## Exercise prompt
Copy each of the records below word for word.

--- Start of Material for the task ---

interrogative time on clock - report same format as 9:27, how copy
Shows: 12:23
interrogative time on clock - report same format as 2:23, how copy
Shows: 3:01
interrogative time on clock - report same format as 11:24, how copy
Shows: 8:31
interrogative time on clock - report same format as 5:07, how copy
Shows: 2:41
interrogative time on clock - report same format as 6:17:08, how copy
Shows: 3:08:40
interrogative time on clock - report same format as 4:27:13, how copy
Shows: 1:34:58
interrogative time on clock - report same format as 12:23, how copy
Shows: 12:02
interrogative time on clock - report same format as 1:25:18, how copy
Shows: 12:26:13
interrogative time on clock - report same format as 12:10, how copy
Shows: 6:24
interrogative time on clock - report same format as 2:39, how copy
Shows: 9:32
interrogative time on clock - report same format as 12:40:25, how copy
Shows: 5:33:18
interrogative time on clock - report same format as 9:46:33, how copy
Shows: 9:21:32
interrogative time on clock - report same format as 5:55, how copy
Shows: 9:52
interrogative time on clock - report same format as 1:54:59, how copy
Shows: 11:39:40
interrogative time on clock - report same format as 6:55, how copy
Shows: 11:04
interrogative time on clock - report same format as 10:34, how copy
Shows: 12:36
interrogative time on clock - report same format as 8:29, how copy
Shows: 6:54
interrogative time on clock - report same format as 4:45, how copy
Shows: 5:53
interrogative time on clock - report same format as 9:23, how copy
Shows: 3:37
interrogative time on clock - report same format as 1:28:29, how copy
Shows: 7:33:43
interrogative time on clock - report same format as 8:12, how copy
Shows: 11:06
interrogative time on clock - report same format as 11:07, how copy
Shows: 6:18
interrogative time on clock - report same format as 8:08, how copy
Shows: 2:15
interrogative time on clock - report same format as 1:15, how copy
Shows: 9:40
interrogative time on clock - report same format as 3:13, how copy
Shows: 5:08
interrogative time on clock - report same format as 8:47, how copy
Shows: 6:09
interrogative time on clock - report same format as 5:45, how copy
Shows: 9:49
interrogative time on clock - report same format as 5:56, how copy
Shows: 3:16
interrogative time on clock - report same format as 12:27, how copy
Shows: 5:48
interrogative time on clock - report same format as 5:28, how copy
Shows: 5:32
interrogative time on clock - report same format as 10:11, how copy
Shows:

--- End of Material for the task ---

## Solved exercise
interrogative time on clock - report same format as 9:27, how copy
Shows: 12:23
interrogative time on clock - report same format as 2:23, how copy
Shows: 3:01
interrogative time on clock - report same format as 11:24, how copy
Shows: 8:31
interrogative time on clock - report same format as 5:07, how copy
Shows: 2:41
interrogative time on clock - report same format as 6:17:08, how copy
Shows: 3:08:40
interrogative time on clock - report same format as 4:27:13, how copy
Shows: 1:34:58
interrogative time on clock - report same format as 12:23, how copy
Shows: 12:02
interrogative time on clock - report same format as 1:25:18, how copy
Shows: 12:26:13
interrogative time on clock - report same format as 12:10, how copy
Shows: 6:24
interrogative time on clock - report same format as 2:39, how copy
Shows: 9:32
interrogative time on clock - report same format as 12:40:25, how copy
Shows: 5:33:18
interrogative time on clock - report same format as 9:46:33, how copy
Shows: 9:21:32
interrogative time on clock - report same format as 5:55, how copy
Shows: 9:52
interrogative time on clock - report same format as 1:54:59, how copy
Shows: 11:39:40
interrogative time on clock - report same format as 6:55, how copy
Shows: 11:04
interrogative time on clock - report same format as 10:34, how copy
Shows: 12:36
interrogative time on clock - report same format as 8:29, how copy
Shows: 6:54
interrogative time on clock - report same format as 4:45, how copy
Shows: 5:53
interrogative time on clock - report same format as 9:23, how copy
Shows: 3:37
interrogative time on clock - report same format as 1:28:29, how copy
Shows: 7:33:43
interrogative time on clock - report same format as 8:12, how copy
Shows: 11:06
interrogative time on clock - report same format as 11:07, how copy
Shows: 6:18
interrogative time on clock - report same format as 8:08, how copy
Shows: 2:15
interrogative time on clock - report same format as 1:15, how copy
Shows: 9:40
interrogative time on clock - report same format as 3:13, how copy
Shows: 5:08
interrogative time on clock - report same format as 8:47, how copy
Shows: 6:09
interrogative time on clock - report same format as 5:45, how copy
Shows: 9:49
interrogative time on clock - report same format as 5:56, how copy
Shows: 3:16
interrogative time on clock - report same format as 12:27, how copy
Shows: 5:48
interrogative time on clock - report same format as 5:28, how copy
Shows: 5:32
interrogative time on clock - report same format as 10:11, how copy
Shows:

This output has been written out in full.